> [任务要求] 请把下面所有条目逐字重抄一遍，不作任何改动。

> [现有条目]
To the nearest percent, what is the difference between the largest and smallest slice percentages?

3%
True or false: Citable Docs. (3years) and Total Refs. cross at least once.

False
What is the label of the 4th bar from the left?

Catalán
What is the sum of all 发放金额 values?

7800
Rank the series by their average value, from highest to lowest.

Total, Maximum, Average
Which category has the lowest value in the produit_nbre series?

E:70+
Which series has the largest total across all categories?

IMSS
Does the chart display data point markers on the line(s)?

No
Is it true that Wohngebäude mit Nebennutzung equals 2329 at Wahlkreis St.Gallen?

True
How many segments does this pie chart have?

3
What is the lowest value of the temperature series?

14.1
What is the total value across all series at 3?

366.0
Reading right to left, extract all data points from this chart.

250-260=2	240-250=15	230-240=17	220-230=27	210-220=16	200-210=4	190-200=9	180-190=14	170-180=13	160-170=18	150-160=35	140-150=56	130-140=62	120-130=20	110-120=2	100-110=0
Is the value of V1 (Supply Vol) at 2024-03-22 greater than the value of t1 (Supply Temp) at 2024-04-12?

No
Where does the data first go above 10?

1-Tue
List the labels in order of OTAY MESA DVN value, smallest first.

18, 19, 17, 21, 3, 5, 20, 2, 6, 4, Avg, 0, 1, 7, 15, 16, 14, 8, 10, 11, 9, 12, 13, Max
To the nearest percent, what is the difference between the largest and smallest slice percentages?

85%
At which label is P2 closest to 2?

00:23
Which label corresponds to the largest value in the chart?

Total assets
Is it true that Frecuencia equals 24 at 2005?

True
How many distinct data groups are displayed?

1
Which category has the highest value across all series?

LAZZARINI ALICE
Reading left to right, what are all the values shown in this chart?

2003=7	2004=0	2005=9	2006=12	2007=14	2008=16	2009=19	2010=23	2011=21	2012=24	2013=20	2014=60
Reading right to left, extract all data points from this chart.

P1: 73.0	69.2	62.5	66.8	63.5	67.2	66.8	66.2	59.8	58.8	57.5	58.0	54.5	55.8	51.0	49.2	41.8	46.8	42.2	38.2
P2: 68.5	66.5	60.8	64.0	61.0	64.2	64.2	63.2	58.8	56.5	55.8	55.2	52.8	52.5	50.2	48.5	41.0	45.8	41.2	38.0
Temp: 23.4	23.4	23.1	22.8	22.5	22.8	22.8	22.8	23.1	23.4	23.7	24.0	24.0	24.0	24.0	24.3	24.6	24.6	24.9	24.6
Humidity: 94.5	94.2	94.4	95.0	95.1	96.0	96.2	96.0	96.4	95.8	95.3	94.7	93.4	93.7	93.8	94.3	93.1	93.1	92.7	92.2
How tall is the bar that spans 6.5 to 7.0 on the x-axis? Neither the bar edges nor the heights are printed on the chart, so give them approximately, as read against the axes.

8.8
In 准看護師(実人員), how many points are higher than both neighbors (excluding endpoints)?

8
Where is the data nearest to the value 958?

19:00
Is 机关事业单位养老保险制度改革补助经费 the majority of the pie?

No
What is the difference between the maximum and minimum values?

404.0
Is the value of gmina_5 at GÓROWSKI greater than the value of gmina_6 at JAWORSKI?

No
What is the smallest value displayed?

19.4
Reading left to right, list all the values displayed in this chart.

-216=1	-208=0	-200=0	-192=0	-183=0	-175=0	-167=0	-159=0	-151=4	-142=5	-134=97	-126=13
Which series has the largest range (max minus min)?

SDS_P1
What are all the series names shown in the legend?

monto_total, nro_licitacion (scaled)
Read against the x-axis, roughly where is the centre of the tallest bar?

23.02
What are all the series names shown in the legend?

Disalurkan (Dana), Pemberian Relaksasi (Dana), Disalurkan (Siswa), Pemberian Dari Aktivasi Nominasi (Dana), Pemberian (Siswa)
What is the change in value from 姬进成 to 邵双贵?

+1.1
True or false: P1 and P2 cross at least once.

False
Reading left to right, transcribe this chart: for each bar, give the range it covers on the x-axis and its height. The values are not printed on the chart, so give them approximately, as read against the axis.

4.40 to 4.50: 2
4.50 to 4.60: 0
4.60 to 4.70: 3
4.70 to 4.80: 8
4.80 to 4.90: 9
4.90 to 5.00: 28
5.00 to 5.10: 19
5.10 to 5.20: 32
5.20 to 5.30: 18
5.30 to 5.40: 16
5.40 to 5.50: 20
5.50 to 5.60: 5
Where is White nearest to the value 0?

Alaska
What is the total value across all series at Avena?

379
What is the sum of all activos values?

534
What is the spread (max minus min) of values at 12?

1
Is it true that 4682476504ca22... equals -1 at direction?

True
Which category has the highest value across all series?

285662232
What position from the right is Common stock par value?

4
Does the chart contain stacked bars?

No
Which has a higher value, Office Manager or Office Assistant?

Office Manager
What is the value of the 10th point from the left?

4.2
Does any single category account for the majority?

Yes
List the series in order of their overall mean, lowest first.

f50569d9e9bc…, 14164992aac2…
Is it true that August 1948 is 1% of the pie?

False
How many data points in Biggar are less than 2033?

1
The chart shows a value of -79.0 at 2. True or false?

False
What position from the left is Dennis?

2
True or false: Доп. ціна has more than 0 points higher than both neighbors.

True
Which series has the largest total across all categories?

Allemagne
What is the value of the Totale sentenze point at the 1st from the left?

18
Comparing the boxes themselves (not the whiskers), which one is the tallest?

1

> [练习答案]
To the nearest percent, what is the difference between the largest and smallest slice percentages?

3%
True or false: Citable Docs. (3years) and Total Refs. cross at least once.

False
What is the label of the 4th bar from the left?

Catalán
What is the sum of all 发放金额 values?

7800
Rank the series by their average value, from highest to lowest.

Total, Maximum, Average
Which category has the lowest value in the produit_nbre series?

E:70+
Which series has the largest total across all categories?

IMSS
Does the chart display data point markers on the line(s)?

No
Is it true that Wohngebäude mit Nebennutzung equals 2329 at Wahlkreis St.Gallen?

True
How many segments does this pie chart have?

3
What is the lowest value of the temperature series?

14.1
What is the total value across all series at 3?

366.0
Reading right to left, extract all data points from this chart.

250-260=2	240-250=15	230-240=17	220-230=27	210-220=16	200-210=4	190-200=9	180-190=14	170-180=13	160-170=18	150-160=35	140-150=56	130-140=62	120-130=20	110-120=2	100-110=0
Is the value of V1 (Supply Vol) at 2024-03-22 greater than the value of t1 (Supply Temp) at 2024-04-12?

No
Where does the data first go above 10?

1-Tue
List the labels in order of OTAY MESA DVN value, smallest first.

18, 19, 17, 21, 3, 5, 20, 2, 6, 4, Avg, 0, 1, 7, 15, 16, 14, 8, 10, 11, 9, 12, 13, Max
To the nearest percent, what is the difference between the largest and smallest slice percentages?

85%
At which label is P2 closest to 2?

00:23
Which label corresponds to the largest value in the chart?

Total assets
Is it true that Frecuencia equals 24 at 2005?

True
How many distinct data groups are displayed?

1
Which category has the highest value across all series?

LAZZARINI ALICE
Reading left to right, what are all the values shown in this chart?

2003=7	2004=0	2005=9	2006=12	2007=14	2008=16	2009=19	2010=23	2011=21	2012=24	2013=20	2014=60
Reading right to left, extract all data points from this chart.

P1: 73.0	69.2	62.5	66.8	63.5	67.2	66.8	66.2	59.8	58.8	57.5	58.0	54.5	55.8	51.0	49.2	41.8	46.8	42.2	38.2
P2: 68.5	66.5	60.8	64.0	61.0	64.2	64.2	63.2	58.8	56.5	55.8	55.2	52.8	52.5	50.2	48.5	41.0	45.8	41.2	38.0
Temp: 23.4	23.4	23.1	22.8	22.5	22.8	22.8	22.8	23.1	23.4	23.7	24.0	24.0	24.0	24.0	24.3	24.6	24.6	24.9	24.6
Humidity: 94.5	94.2	94.4	95.0	95.1	96.0	96.2	96.0	96.4	95.8	95.3	94.7	93.4	93.7	93.8	94.3	93.1	93.1	92.7	92.2
How tall is the bar that spans 6.5 to 7.0 on the x-axis? Neither the bar edges nor the heights are printed on the chart, so give them approximately, as read against the axes.

8.8
In 准看護師(実人員), how many points are higher than both neighbors (excluding endpoints)?

8
Where is the data nearest to the value 958?

19:00
Is 机关事业单位养老保险制度改革补助经费 the majority of the pie?

No
What is the difference between the maximum and minimum values?

404.0
Is the value of gmina_5 at GÓROWSKI greater than the value of gmina_6 at JAWORSKI?

No
What is the smallest value displayed?

19.4
Reading left to right, list all the values displayed in this chart.

-216=1	-208=0	-200=0	-192=0	-183=0	-175=0	-167=0	-159=0	-151=4	-142=5	-134=97	-126=13
Which series has the largest range (max minus min)?

SDS_P1
What are all the series names shown in the legend?

monto_total, nro_licitacion (scaled)
Read against the x-axis, roughly where is the centre of the tallest bar?

23.02
What are all the series names shown in the legend?

Disalurkan (Dana), Pemberian Relaksasi (Dana), Disalurkan (Siswa), Pemberian Dari Aktivasi Nominasi (Dana), Pemberian (Siswa)
What is the change in value from 姬进成 to 邵双贵?

+1.1
True or false: P1 and P2 cross at least once.

False
Reading left to right, transcribe this chart: for each bar, give the range it covers on the x-axis and its height. The values are not printed on the chart, so give them approximately, as read against the axis.

4.40 to 4.50: 2
4.50 to 4.60: 0
4.60 to 4.70: 3
4.70 to 4.80: 8
4.80 to 4.90: 9
4.90 to 5.00: 28
5.00 to 5.10: 19
5.10 to 5.20: 32
5.20 to 5.30: 18
5.30 to 5.40: 16
5.40 to 5.50: 20
5.50 to 5.60: 5
Where is White nearest to the value 0?

Alaska
What is the total value across all series at Avena?

379
What is the sum of all activos values?

534
What is the spread (max minus min) of values at 12?

1
Is it true that 4682476504ca22... equals -1 at direction?

True
Which category has the highest value across all series?

285662232
What position from the right is Common stock par value?

4
Does the chart contain stacked bars?

No
Which has a higher value, Office Manager or Office Assistant?

Office Manager
What is the value of the 10th point from the left?

4.2
Does any single category account for the majority?

Yes
List the series in order of their overall mean, lowest first.

f50569d9e9bc…, 14164992aac2…
Is it true that August 1948 is 1% of the pie?

False
How many data points in Biggar are less than 2033?

1
The chart shows a value of -79.0 at 2. True or false?

False
What position from the left is Dennis?

2
True or false: Доп. ціна has more than 0 points higher than both neighbors.

True
Which series has the largest total across all categories?

Allemagne
What is the value of the Totale sentenze point at the 1st from the left?

18
Comparing the boxes themselves (not the whiskers), which one is the tallest?

1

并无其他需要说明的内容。